A question that occurred to me the other day is “who am I without my art”. Another question, which often comes up within me in relation to my art is ‘how do I add or create real value with it?’ I was feeling quite discouraged with this question today, and a point that has come up within me in relation to this question of value is WHO AM I within what I do?
You see, I do art, and I am often analyzing, and pouring over ways and methods and ideas to ‘add value’ to this activity and mostly I end up feeling defeated by this pursuit. And so this evening as I was looking at this again, this question came up of WHO AM I within what I do, where, that doing, is the art I make. Because what I see is that ‘what I am doing’ is irrelevant and not where the real value exists. What I am seeing in this moment is the ‘real value’ exists within me and who I am, ans what I accept and allow of and as myself each day.
I see that I have gotten away from this point of Myself being the real value I have to offer.
What I find happens with me is that I end up focusing on WHAT I AM DOING, which would be my art and my career and I forget about myself, I forget about taking care of myself and nurturing myself and strengthening myself both within and without, and I just put my attention on my art and try to make that great and I kind of push the art to the forefront while I move myself into the background which is actually what I prefer anyways because in fact if I look at why I prefer this, it is because I am not satisfied with myself and my application and so I just prefer to be in the background out of sight.
So Who am I without my art. If I strip this away, and pose the question of how do I add value I can see the answer.
I can add value by and through who I am as how I interact with this world moment to moment. Its strange because each day I get up and go out into the world and interact with my world and the people in my world and I am doing this 24/7. Yet this 24/7 interaction gets missed with regards to how and where I can actually contribute value to this existence. I become so obsessed with thinking about how I can contribute value with my art and I forget about me and I forget about the fact that I as a life form am connected physically to this reality every moment of every day and I am having an influence.
My art doesn’t go out and interact with various people a day like I do. And so ultimately I am seeing and realizing that I require a bit of an adjustment within looking at and considering ‘how to add value’ where what I see is that I can add value with who I am and how I engage and interact with my reality, and so it isn’t practical to push my art into the foreground and then for me to retreat into the background and supress my own dissatisfaction towards and with myself while focusing all my attention on my art as ‘what I do’ while dismissing and ignoring ‘who I am’ and how I am, or, am not supporting myself, and how I am experiencing myself for real.
So here I commit myself to assist and support myself get back to what I am seeing as the true source of my value which is MYSELF and how I direct and support myself day in and day out, and here I commit myself to daily strip myself bare of my art and ask myself who am I without my art, and who I am in each moment and each breath as I move and interact and engage with my reality and I commit myself to support myself to contribute value in these moments and this interaction through by first creating and supporting myself to value myself through supporting me to live in a way that I am actually satisfied with me, and then from here I see that I can start bringing this personal Satisfaction I have for myself into my daily life because my daily life is always here and I am always engaging with it 24/7. I see that my art will never be able to add value like I can, as who I am within my living daily expression. I also see that my art will always just be an extension of my own Self Value as the Satisfaction I have for myself based on how I am supporting myself where this satisfaction can never be conjured up or manufactured, it will only ever be a Direct consequence of what I accept and allow of myself in every moment as my living application which in Self Honesty, I am fully aware of whether I am supporting and nurturing myself or not.

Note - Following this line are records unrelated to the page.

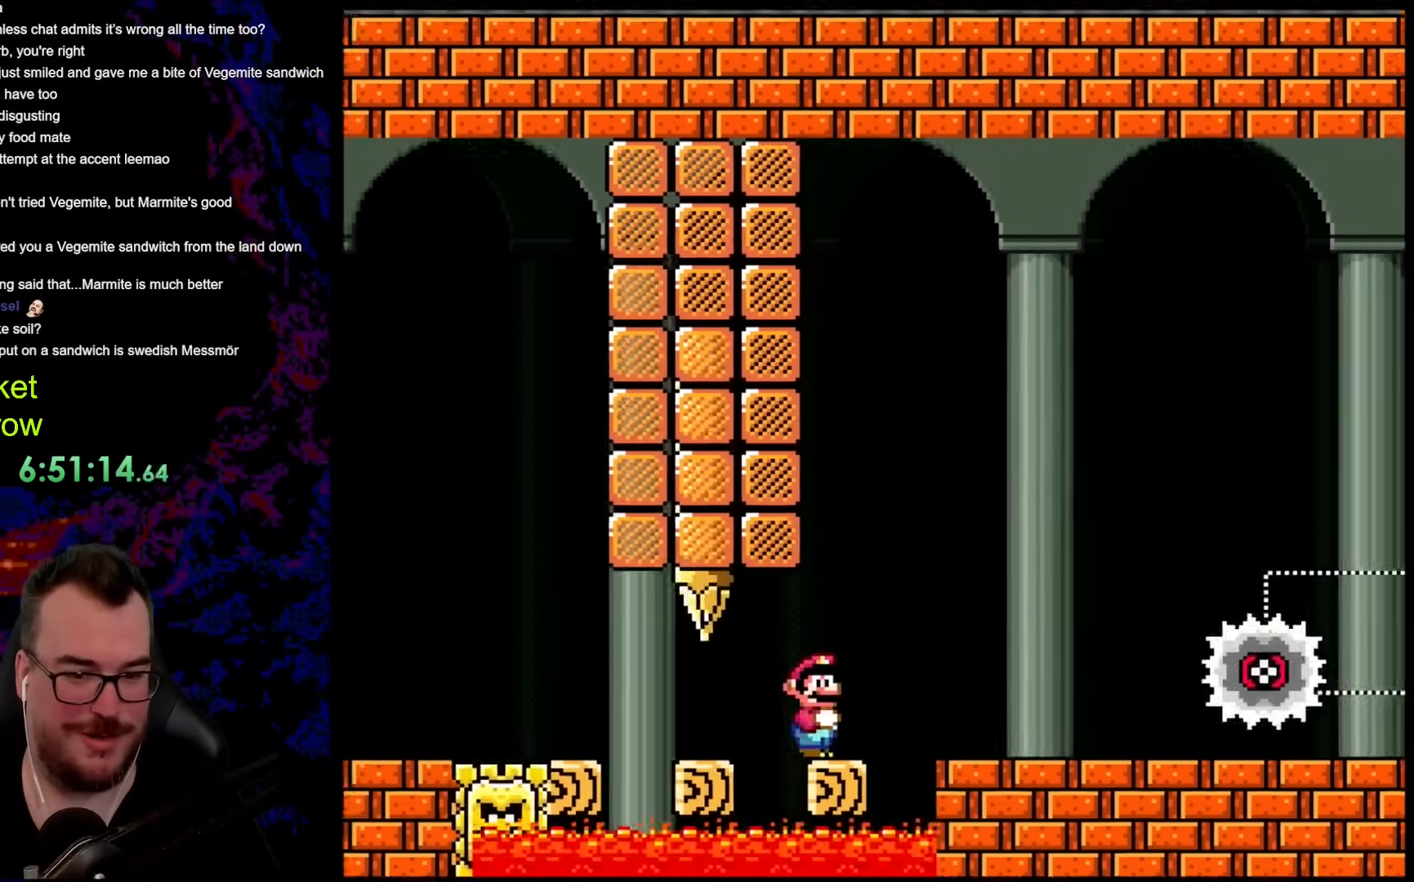
{"buttons": ["X", "DPAD_RIGHT"], "events": [[368, "B", "up"], [435, "X", "down"], [435, "Y", "up"]]}
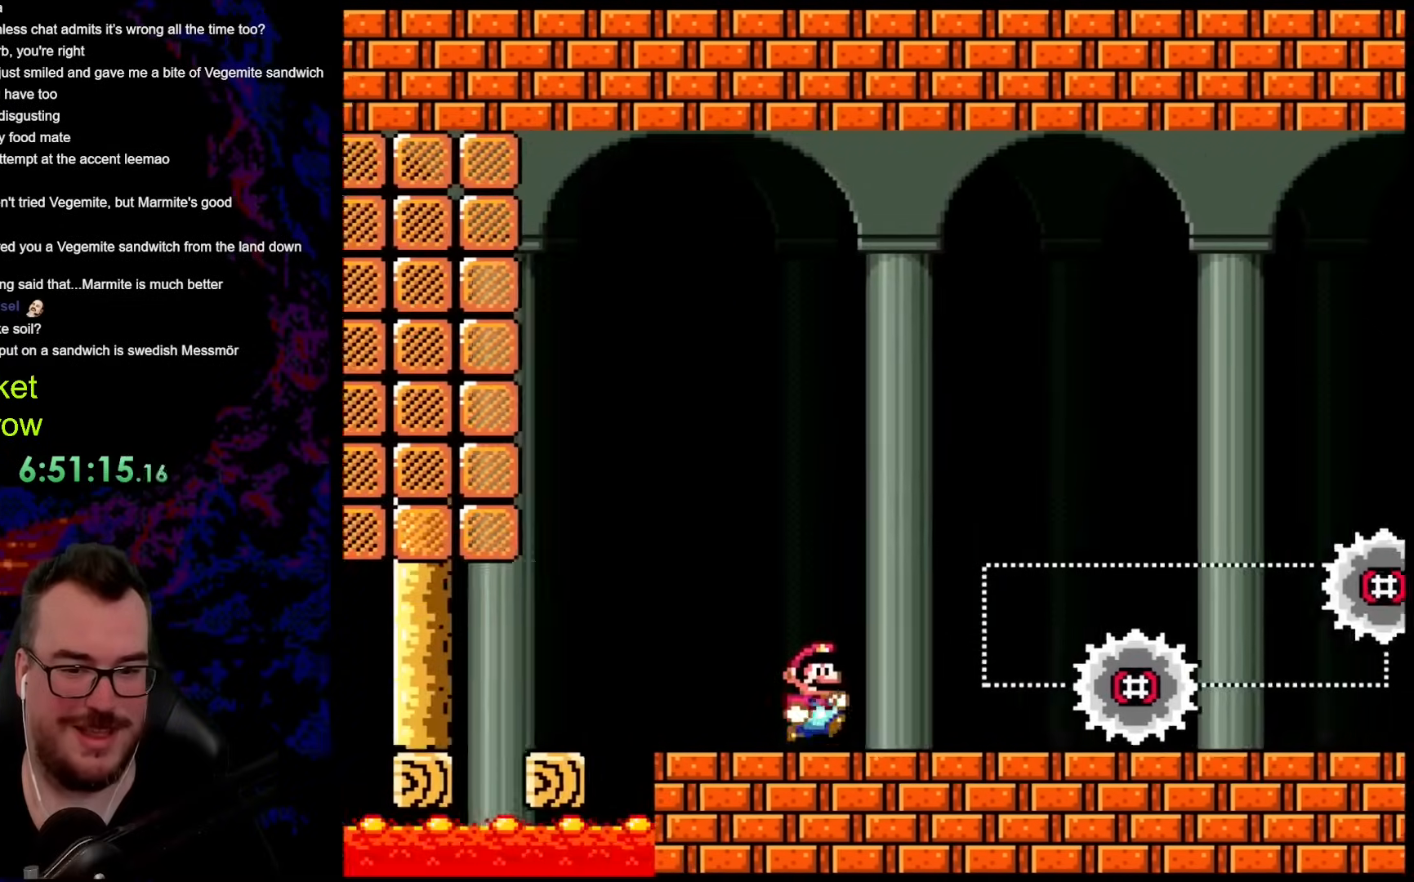
{"buttons": ["X", "DPAD_LEFT"], "events": [[117, "A", "down"], [418, "A", "up"], [418, "DPAD_DOWN", "down"], [435, "DPAD_DOWN", "up"], [435, "DPAD_LEFT", "down"], [435, "DPAD_RIGHT", "up"]]}
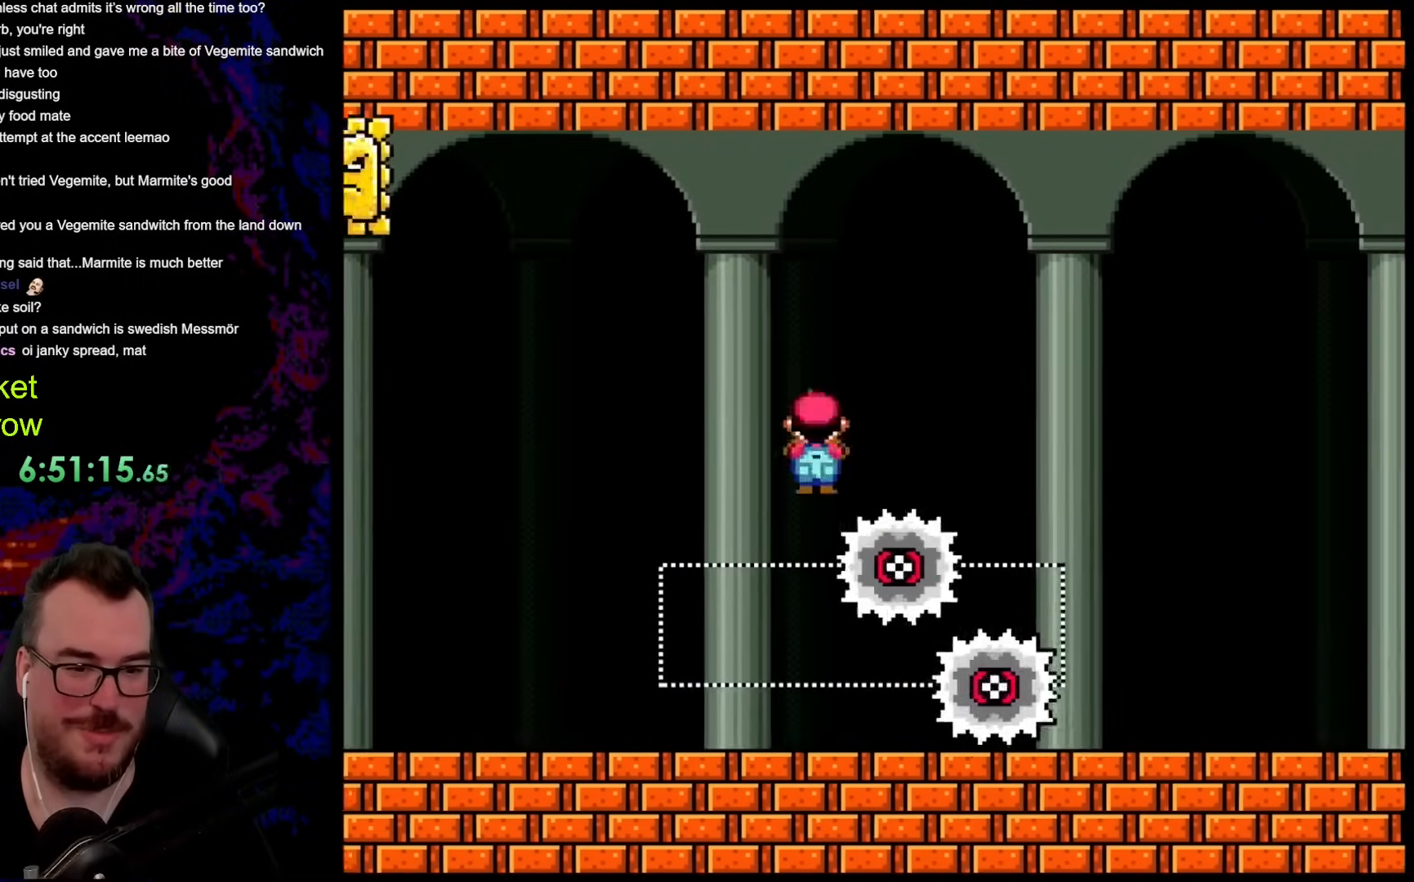
{"buttons": ["A", "X", "DPAD_RIGHT"], "events": [[66, "DPAD_LEFT", "up"], [66, "DPAD_RIGHT", "down"], [83, "A", "down"], [267, "A", "up"], [418, "A", "down"]]}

So here is an adjustment of value where I commit myself to realize daily that real value comes from who I am and how I am supporting me in self honesty to live and express within the principle of what is best for all.
I commit myself to remember that the value I contribute is happening in every moment based on who I am within and as myself and what I accept and allow of and as myself as a life form and so here I commit myself to stand within and as this awareness and see, realize, and understand here the importance of Supporting Myself Daily into and as a point of being Satisfied with who I am, because I, Self, is the first point of Value and so I see, realize, and understand that I must first stand within and as a point of Self Value before I can share this into the world, and so
I forgive myself that I have accepted and allowed myself to underestimate and dismiss Self Value as an important first step in creating value within this world. And so I commit myself to creating Self Value through Supporting and Caring for myself as my Starting Point for creating Value in this world.